On Class Distributions Induced by Nearest Neighbor Graphs for Node Classification of Tabular Data

Part of Advances in Neural Information Processing Systems 36 (NeurIPS 2023) Main Conference Track

Bibtex Paper Supplemental


Federico Errica


Researchers have used nearest neighbor graphs to transform classical machine learning problems on tabular data into node classification tasks to solve with graph representation learning methods. Such artificial structures often reflect the homophily assumption, believed to be a key factor in the performances of deep graph networks. In light of recent results demystifying these beliefs, we introduce a theoretical framework to understand the benefits of Nearest Neighbor (NN) graphs when a graph structure is missing. We formally analyze the Cross-Class Neighborhood Similarity (CCNS), used to empirically evaluate the usefulness of structures, in the context of nearest neighbor graphs. Moreover, we study the class separability induced by deep graph networks on a k-NN graph.
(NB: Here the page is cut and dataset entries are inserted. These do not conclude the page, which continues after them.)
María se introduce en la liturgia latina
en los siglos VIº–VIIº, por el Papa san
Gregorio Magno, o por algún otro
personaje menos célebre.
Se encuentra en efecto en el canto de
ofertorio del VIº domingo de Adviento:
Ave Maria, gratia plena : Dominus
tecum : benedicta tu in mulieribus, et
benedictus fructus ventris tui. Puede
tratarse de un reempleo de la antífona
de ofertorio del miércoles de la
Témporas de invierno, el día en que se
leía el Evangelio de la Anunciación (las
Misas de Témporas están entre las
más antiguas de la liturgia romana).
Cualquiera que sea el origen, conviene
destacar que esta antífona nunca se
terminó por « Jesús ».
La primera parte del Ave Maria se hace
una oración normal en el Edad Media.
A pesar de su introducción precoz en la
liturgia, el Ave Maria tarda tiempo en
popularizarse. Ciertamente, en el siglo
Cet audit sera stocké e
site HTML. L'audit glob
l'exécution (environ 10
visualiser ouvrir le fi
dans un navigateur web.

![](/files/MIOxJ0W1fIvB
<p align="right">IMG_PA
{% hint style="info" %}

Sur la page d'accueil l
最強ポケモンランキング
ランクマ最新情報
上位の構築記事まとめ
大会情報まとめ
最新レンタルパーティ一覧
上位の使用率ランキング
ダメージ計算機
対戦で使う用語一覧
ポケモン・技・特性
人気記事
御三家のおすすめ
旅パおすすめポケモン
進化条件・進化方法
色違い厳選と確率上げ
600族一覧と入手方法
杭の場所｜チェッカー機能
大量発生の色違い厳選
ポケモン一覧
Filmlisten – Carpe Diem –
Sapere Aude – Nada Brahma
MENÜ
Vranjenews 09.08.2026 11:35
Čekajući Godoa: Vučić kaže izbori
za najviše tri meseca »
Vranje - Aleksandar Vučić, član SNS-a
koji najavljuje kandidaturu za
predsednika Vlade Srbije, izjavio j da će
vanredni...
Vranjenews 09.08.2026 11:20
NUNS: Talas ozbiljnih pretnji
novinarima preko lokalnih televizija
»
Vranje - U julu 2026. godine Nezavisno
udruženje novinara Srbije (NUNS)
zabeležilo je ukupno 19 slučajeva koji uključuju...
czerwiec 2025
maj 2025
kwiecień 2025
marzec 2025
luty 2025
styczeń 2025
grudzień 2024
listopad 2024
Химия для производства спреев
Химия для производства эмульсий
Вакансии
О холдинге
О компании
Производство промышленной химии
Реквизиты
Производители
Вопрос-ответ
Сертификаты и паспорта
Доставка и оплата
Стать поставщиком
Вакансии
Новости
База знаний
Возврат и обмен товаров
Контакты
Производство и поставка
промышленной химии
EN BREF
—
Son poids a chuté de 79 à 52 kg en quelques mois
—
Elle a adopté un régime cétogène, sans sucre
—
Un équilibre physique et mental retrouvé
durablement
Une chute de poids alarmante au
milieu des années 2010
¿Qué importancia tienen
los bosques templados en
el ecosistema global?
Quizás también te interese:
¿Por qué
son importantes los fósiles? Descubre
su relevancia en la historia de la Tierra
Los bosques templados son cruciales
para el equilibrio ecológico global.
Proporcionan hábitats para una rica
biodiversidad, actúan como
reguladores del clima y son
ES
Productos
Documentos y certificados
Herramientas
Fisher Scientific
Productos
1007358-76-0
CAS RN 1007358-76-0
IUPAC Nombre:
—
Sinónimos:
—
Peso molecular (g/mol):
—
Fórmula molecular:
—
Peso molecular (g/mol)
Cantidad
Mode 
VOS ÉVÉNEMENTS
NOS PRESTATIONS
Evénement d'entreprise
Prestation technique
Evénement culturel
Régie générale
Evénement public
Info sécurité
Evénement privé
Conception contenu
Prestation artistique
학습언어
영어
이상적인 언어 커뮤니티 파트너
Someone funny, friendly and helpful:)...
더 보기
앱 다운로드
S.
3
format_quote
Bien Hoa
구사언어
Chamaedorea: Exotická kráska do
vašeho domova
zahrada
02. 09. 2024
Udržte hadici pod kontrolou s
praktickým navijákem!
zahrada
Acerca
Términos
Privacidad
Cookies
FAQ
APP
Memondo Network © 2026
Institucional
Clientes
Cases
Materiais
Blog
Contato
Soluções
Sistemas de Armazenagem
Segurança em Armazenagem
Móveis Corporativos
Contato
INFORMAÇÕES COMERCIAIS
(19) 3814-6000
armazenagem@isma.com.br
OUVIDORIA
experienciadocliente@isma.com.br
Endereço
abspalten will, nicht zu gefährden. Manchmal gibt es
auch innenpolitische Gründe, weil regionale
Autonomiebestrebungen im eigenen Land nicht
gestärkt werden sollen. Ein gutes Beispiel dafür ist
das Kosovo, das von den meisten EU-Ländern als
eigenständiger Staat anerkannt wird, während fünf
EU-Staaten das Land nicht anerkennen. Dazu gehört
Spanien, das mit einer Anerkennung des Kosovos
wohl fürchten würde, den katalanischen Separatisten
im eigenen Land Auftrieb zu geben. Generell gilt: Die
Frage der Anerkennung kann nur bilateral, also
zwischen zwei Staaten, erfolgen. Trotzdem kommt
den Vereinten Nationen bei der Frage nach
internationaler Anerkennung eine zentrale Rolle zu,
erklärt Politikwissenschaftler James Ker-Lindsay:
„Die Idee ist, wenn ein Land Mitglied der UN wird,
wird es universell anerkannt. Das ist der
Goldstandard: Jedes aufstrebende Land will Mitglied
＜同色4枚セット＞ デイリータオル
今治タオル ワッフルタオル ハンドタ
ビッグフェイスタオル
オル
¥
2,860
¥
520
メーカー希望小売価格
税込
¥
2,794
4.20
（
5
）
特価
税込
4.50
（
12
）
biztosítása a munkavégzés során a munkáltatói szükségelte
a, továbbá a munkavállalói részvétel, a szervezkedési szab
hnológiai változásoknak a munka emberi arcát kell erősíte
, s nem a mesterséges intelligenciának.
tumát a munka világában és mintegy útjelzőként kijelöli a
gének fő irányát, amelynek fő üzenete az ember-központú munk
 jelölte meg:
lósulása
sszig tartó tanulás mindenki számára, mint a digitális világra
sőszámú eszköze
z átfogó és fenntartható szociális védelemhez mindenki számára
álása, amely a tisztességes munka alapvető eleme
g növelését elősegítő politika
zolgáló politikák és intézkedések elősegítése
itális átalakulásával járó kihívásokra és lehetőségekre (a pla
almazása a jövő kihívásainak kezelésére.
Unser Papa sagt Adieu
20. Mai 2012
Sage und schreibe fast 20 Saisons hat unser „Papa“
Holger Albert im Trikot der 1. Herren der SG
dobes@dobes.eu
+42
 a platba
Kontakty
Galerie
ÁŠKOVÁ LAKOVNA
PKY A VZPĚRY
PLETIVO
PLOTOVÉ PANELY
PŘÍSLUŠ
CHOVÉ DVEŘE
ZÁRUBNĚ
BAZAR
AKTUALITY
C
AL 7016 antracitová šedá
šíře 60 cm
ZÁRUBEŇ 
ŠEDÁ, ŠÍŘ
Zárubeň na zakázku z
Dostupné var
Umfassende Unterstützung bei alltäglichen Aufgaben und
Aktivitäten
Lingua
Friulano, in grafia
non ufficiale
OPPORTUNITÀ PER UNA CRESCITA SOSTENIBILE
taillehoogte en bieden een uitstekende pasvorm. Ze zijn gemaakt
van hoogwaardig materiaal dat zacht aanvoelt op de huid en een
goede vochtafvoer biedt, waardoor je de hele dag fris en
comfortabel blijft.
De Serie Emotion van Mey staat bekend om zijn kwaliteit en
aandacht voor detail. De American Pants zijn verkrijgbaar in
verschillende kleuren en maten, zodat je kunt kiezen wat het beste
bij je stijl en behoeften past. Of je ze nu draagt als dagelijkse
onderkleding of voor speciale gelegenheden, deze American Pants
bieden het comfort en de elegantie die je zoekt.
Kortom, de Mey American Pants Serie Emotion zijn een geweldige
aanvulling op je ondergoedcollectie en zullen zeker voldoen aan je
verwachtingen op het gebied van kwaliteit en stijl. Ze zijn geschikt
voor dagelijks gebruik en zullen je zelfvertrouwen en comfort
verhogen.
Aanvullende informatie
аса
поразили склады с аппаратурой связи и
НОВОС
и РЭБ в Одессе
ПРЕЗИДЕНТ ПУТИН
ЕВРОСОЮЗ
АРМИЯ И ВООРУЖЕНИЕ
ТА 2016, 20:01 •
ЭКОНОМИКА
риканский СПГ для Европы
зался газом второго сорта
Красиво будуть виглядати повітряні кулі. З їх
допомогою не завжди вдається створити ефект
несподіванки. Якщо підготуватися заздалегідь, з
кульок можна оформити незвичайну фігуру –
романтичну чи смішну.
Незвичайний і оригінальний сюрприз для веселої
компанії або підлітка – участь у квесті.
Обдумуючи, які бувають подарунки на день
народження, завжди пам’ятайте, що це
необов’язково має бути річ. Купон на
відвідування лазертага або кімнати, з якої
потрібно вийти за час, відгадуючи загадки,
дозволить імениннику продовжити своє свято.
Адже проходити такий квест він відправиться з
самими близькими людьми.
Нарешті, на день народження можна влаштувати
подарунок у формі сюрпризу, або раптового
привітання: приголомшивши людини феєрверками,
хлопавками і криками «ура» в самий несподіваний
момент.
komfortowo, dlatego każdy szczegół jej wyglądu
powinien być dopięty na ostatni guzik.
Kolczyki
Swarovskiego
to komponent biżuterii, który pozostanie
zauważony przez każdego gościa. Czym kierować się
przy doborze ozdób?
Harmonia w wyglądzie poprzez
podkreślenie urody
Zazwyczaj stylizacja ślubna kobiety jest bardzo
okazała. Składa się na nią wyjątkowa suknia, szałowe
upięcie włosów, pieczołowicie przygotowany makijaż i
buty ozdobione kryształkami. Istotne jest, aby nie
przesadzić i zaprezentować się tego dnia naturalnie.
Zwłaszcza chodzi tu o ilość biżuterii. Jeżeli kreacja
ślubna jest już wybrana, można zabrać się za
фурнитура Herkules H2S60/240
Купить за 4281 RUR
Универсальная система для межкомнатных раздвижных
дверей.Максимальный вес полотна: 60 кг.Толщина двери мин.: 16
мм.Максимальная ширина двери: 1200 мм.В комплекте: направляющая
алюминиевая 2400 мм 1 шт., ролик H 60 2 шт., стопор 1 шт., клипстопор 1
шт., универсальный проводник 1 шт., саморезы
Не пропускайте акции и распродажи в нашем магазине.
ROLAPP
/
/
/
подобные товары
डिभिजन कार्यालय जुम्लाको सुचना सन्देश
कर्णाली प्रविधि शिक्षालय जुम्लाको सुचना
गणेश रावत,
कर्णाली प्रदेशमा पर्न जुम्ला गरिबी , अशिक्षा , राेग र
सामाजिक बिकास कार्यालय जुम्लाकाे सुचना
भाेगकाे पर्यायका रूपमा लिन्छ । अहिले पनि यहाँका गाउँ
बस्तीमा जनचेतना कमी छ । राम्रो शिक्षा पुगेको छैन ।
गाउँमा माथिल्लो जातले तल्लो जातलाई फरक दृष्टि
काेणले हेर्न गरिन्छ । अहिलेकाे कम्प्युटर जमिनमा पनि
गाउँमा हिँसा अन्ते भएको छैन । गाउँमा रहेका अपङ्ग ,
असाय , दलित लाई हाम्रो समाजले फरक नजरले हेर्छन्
Motivated by the theory, our quantitative experiments demonstrate that, under full supervision, employing a k-NN graph offers no benefits compared to a structure-agnostic baseline. Qualitative analyses suggest that our framework is good at estimating the CCNS and hint at k-NN graphs never being useful for such classification tasks under full supervision, thus advocating for the study of alternative graph construction techniques in combination with deep graph networks.